__Prompt__
Please return each entry that follows exactly as given, but without pictures.
-------- Records shown
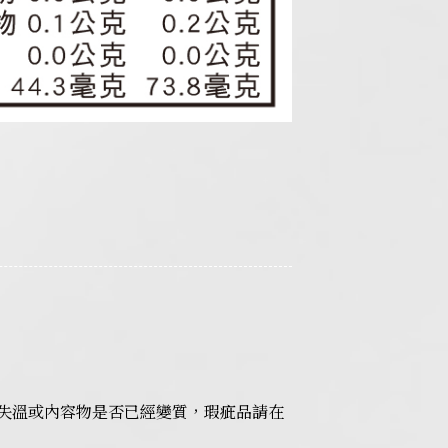
失溫或內容物是否已經變質，瑕疵品請在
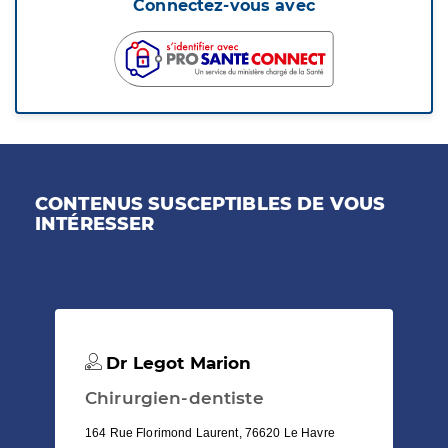
Connectez-vous avec
CONTENUS SUSCEPTIBLES DE VOUS
INTÉRESSER
Dr Legot Marion
Chirurgien-dentiste
164 Rue Florimond Laurent, 76620 Le Havre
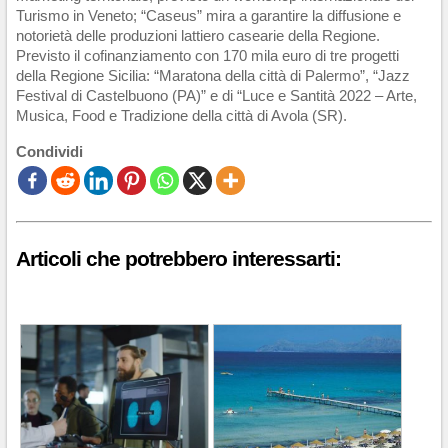
Turismo in Veneto; “Caseus” mira a garantire la diffusione e
notorietà delle produzioni lattiero casearie della Regione.
Previsto il cofinanziamento con 170 mila euro di tre progetti
della Regione Sicilia: “Maratona della città di Palermo”, “Jazz
Festival di Castelbuono (PA)” e di “Luce e Santità 2022 – Arte,
Musica, Food e Tradizione della città di Avola (SR).
Condividi
Articoli che potrebbero interessarti:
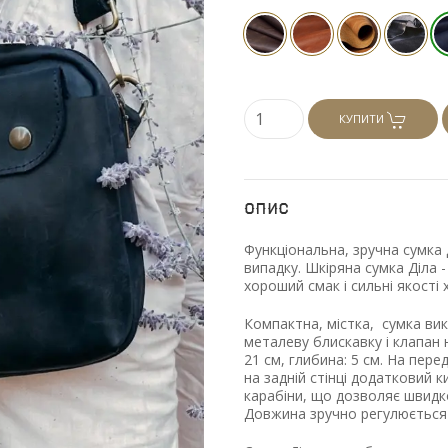
КУПИТИ
Опис
Функціональна, зручна сумка 
випадку. Шкіряна сумка Діла 
хороший смак і сильні якості 
Компактна, містка, сумка вик
металеву блискавку і клапан н
21 см, глибина: 5 см. На пере
на задній стінці додатковий к
карабіни, що дозволяє швидко
Довжина зручно регулюється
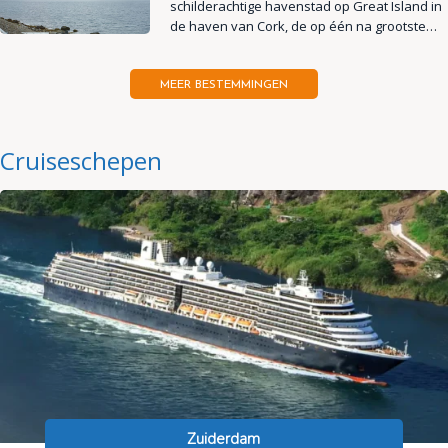
schilderachtige havenstad op Great Island in
de haven van Cork, de op één na grootste…
MEER BESTEMMINGEN
Cruiseschepen
Zuiderdam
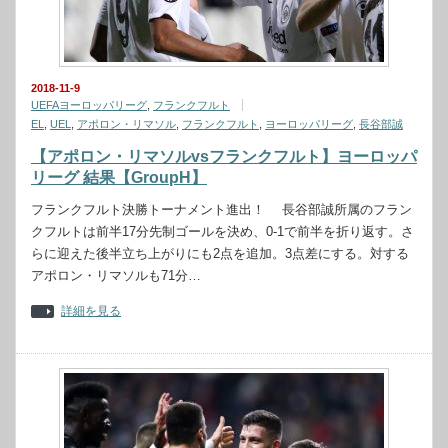
2018-11-9
UEFAヨーロッパリーグ
,
フランクフルト
EL
,
UEL
,
アポロン・リマソル
,
フランクフルト
,
ヨーロッパリーグ
,
長谷部誠
【アポロン・リマソルvsフランクフルト】ヨーロッパ
リーグ 結果【GroupH】
フランクフルト決勝トーナメント進出！ 長谷部誠所属のフラン
クフルトは前半17分先制ゴールを決め、0-1で前半を折り返す。さ
らに迎えた後半立ち上がりにも2点を追加。3点差にする。対する
アポロン・リマソルも71分…
詳細を見る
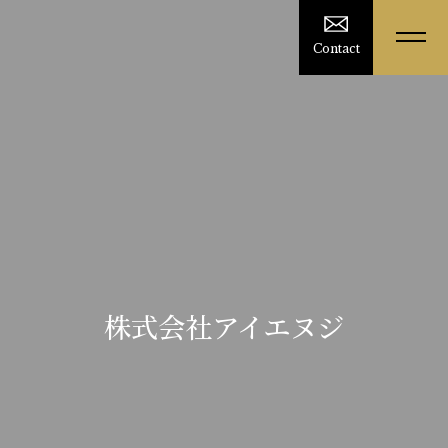
Contact
株式会社アイエヌジ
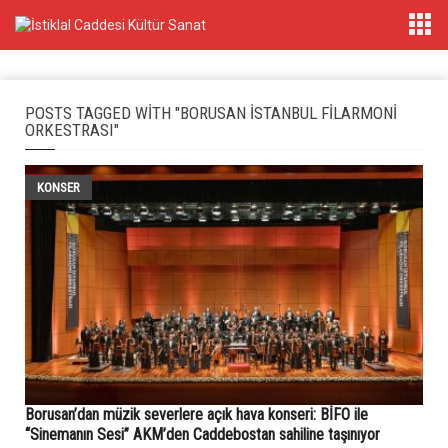
POSTS TAGGED WITH "BORUSAN İSTANBUL FILARMONI
ORKESTRASI"
KONSER
Borusan’dan müzik severlere açık hava konseri: BİFO ile
“Sinemanın Sesi” AKM’den Caddebostan sahiline taşınıyor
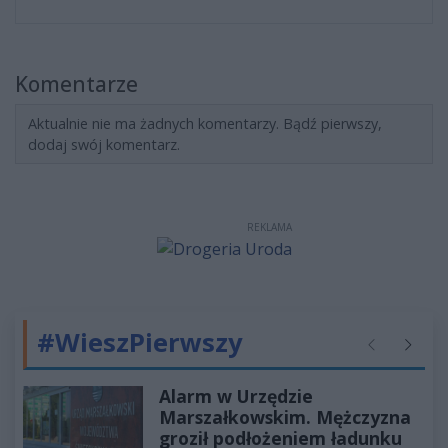
Komentarze
Aktualnie nie ma żadnych komentarzy. Bądź pierwszy,
dodaj swój komentarz.
REKLAMA
#WieszPierwszy
Poprzednie
Następ
Alarm w Urzędzie
Marszałkowskim. Mężczyzna
groził podłożeniem ładunku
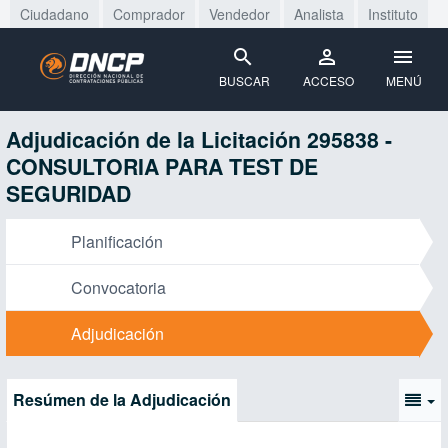
Ciudadano
Comprador
Vendedor
Analista
Instituto
BUSCAR
ACCESO
MENÚ
Adjudicación de la Licitación 295838 -
CONSULTORIA PARA TEST DE
SEGURIDAD
Planificación
Convocatoria
Adjudicación
Resúmen de la Adjudicación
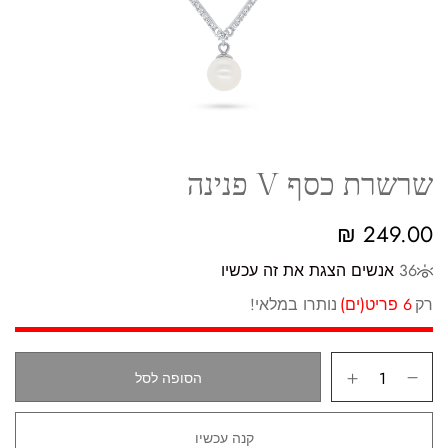
שרשרת כסף V פנינה
₪
249.00
36
אנשים הצגת את זה עכשיו
רק
6 פריט(ים)
נותרו במלאי!
הסופה לסל
קנה עכשיו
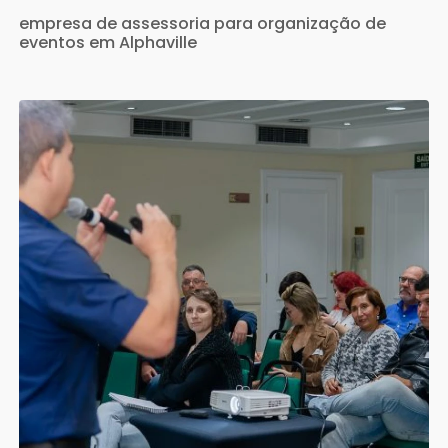
empresa de assessoria para organização de
eventos em Alphaville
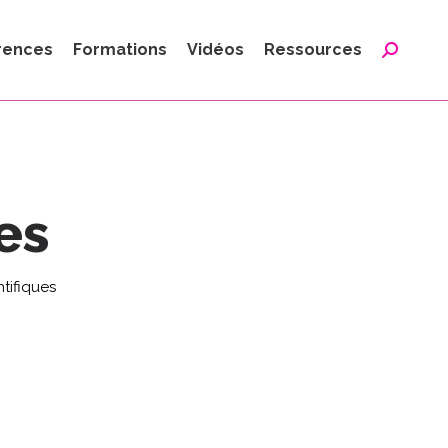
:
rences
Formations
Vidéos
Ressources
Reche
:
es
ntifiques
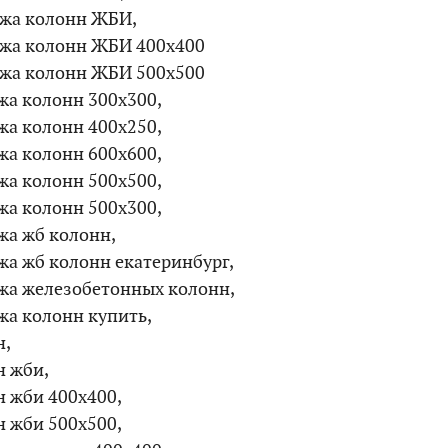
жа колонн ЖБИ,
жа колонн ЖБИ 400х400
жа колонн ЖБИ 500х500
жа колонн 300х300,
жа колонн 400х250,
жа колонн 600х600,
жа колонн 500х500,
жа колонн 500х300,
жа жб колонн,
жа жб колонн екатеринбург,
жа железобетонных колонн,
жа колонн купить,
н,
н жби,
н жби 400х400,
н жби 500х500,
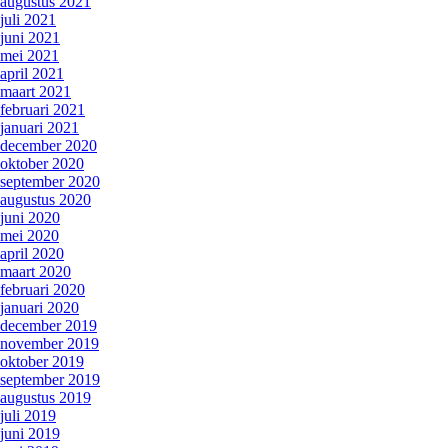
augustus 2021
juli 2021
juni 2021
mei 2021
april 2021
maart 2021
februari 2021
januari 2021
december 2020
oktober 2020
september 2020
augustus 2020
juni 2020
mei 2020
april 2020
maart 2020
februari 2020
januari 2020
december 2019
november 2019
oktober 2019
september 2019
augustus 2019
juli 2019
juni 2019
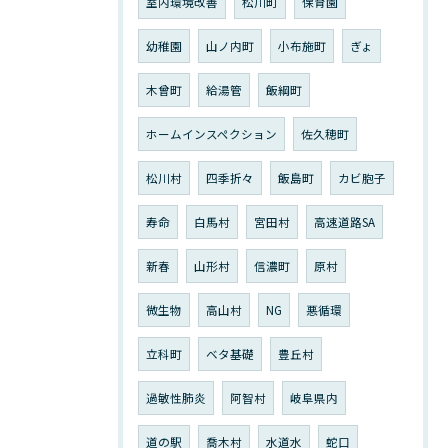
室内環境改善
松川町
保育園
幼稚園
山ノ内町
小布施町
ぎょ
木曾町
給湯管
飯綱町
ホームインスペクション
佐久穂町
松川村
四季折々
飯島町
カビ胞子
寿命
白馬村
宮田村
高速道路SA
新春
山形村
信濃町
原村
微生物
高山村
NG
悪循環
立科町
ベタ基礎
豊丘村
過敏性肺炎
阿智村
岐阜県内
道の駅
喬木村
水道水
蛇口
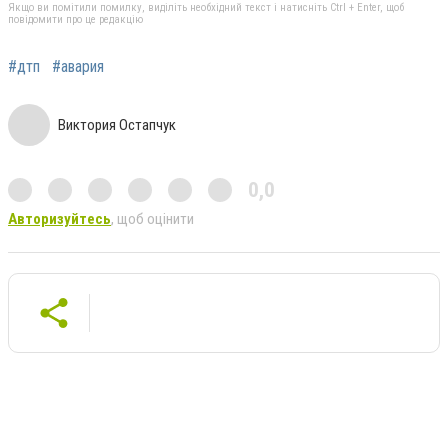
Якщо ви помітили помилку, виділіть необхідний текст і натисніть Ctrl + Enter, щоб
повідомити про це редакцію
#дтп
#авария
Виктория Остапчук
0,0
Авторизуйтесь
, щоб оцінити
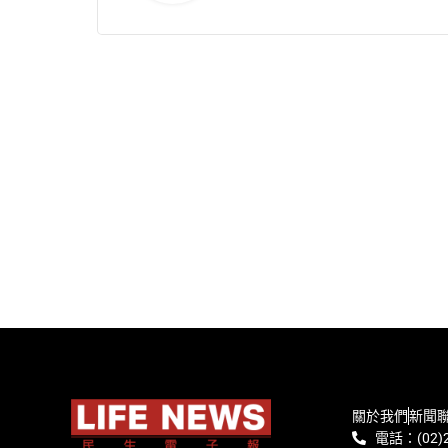
關於我們
新聞
電話：(02)2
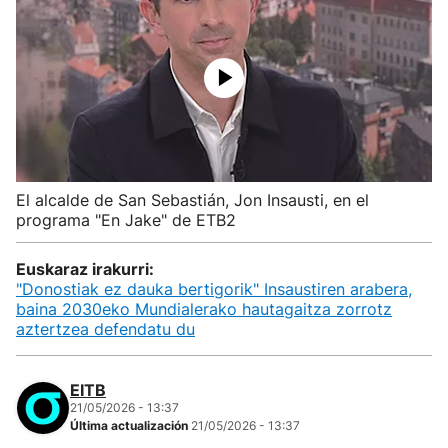
El alcalde de San Sebastián, Jon Insausti, en el
programa "En Jake" de ETB2
Euskaraz irakurri:
"Donostiak ez dauka bertigorik" Insaustiren arabera,
baina 2030eko Mundialerako hautagaitza zorrotz
aztertzea defendatu du
EITB
21/05/2026 - 13:37
Última actualización
21/05/2026 - 13:37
----------------
__Answer to the exercise__
失溫或內容物是否已經變質，瑕疵品請在
Connectez-vous avec
CONTENUS SUSCEPTIBLES DE VOUS
INTÉRESSER
Dr Legot Marion
Chirurgien-dentiste
164 Rue Florimond Laurent, 76620 Le Havre
Turismo in Veneto; “Caseus” mira a garantire la diffusione e
notorietà delle produzioni lattiero casearie della Regione.
Previsto il cofinanziamento con 170 mila euro di tre progetti
della Regione Sicilia: “Maratona della città di Palermo”, “Jazz
Festival di Castelbuono (PA)” e di “Luce e Santità 2022 – Arte,
Musica, Food e Tradizione della città di Avola (SR).
Condividi
Articoli che potrebbero interessarti:
КУПИТИ
Опис
Функціональна, зручна сумка 
випадку. Шкіряна сумка Діла 
хороший смак і сильні якості 
Компактна, містка, сумка вик
металеву блискавку і клапан н
21 см, глибина: 5 см. На пере
на задній стінці додатковий к
карабіни, що дозволяє швидко
Довжина зручно регулюється
schilderachtige havenstad op Great Island in
de haven van Cork, de op één na grootste…
MEER BESTEMMINGEN
Cruiseschepen
Zuiderdam
2018-11-9
UEFAヨーロッパリーグ
,
フランクフルト
EL
,
UEL
,
アポロン・リマソル
,
フランクフルト
,
ヨーロッパリーグ
,
長谷部誠
【アポロン・リマソルvsフランクフルト】ヨーロッパ
リーグ 結果【GroupH】
フランクフルト決勝トーナメント進出！ 長谷部誠所属のフラン
クフルトは前半17分先制ゴールを決め、0-1で前半を折り返す。さ
らに迎えた後半立ち上がりにも2点を追加。3点差にする。対する
アポロン・リマソルも71分…
詳細を見る
Contact
株式会社アイエヌジ
POSTS TAGGED WITH "BORUSAN İSTANBUL FILARMONI
ORKESTRASI"
KONSER
Borusan’dan müzik severlere açık hava konseri: BİFO ile
“Sinemanın Sesi” AKM’den Caddebostan sahiline taşınıyor
Komentarze
Aktualnie nie ma żadnych komentarzy. Bądź pierwszy,
dodaj swój komentarz.
REKLAMA
#WieszPierwszy
Poprzednie
Następ
Alarm w Urzędzie
Marszałkowskim. Mężczyzna
groził podłożeniem ładunku
Ciudadano
Comprador
Vendedor
Analista
Instituto
BUSCAR
ACCESO
MENÚ
Adjudicación de la Licitación 295838 -
CONSULTORIA PARA TEST DE
SEGURIDAD
Planificación
Convocatoria
Adjudicación
Resúmen de la Adjudicación
שרשרת כסף V פנינה
₪
249.00
36
אנשים הצגת את זה עכשיו
רק
6 פריט(ים)
נותרו במלאי!
הסופה לסל
קנה עכשיו
empresa de assessoria para organização de
eventos em Alphaville
:
rences
Formations
Vidéos
Ressources
Reche
:
es
ntifiques
жа колонн ЖБИ,
жа колонн ЖБИ 400х400
жа колонн ЖБИ 500х500
жа колонн 300х300,
жа колонн 400х250,
жа колонн 600х600,
жа колонн 500х500,
жа колонн 500х300,
жа жб колонн,
жа жб колонн екатеринбург,
жа железобетонных колонн,
жа колонн купить,
н,
н жби,
н жби 400х400,
н жби 500х500,
augustus 2021
juli 2021
juni 2021
mei 2021
april 2021
maart 2021
februari 2021
januari 2021
december 2020
oktober 2020
september 2020
augustus 2020
juni 2020
mei 2020
april 2020
maart 2020
februari 2020
januari 2020
december 2019
november 2019
oktober 2019
september 2019
augustus 2019
juli 2019
juni 2019
室内環境改善
松川町
保育園
幼稚園
山ノ内町
小布施町
ぎょ
木曾町
給湯管
飯綱町
ホームインスペクション
佐久穂町
松川村
四季折々
飯島町
カビ胞子
寿命
白馬村
宮田村
高速道路SA
新春
山形村
信濃町
原村
微生物
高山村
NG
悪循環
立科町
ベタ基礎
豊丘村
過敏性肺炎
阿智村
岐阜県内
道の駅
喬木村
水道水
蛇口
Якщо ви помітили помилку, виділіть необхідний текст і натисніть Ctrl + Enter, щоб
повідомити про це редакцію
#дтп
#авария
Виктория Остапчук
0,0
Авторизуйтесь
, щоб оцінити
關於我們
新聞
電話：(02)2
El alcalde de San Sebastián, Jon Insausti, en el
programa "En Jake" de ETB2
Euskaraz irakurri:
"Donostiak ez dauka bertigorik" Insaustiren arabera,
baina 2030eko Mundialerako hautagaitza zorrotz
aztertzea defendatu du
EITB
21/05/2026 - 13:37
Última actualización
21/05/2026 - 13:37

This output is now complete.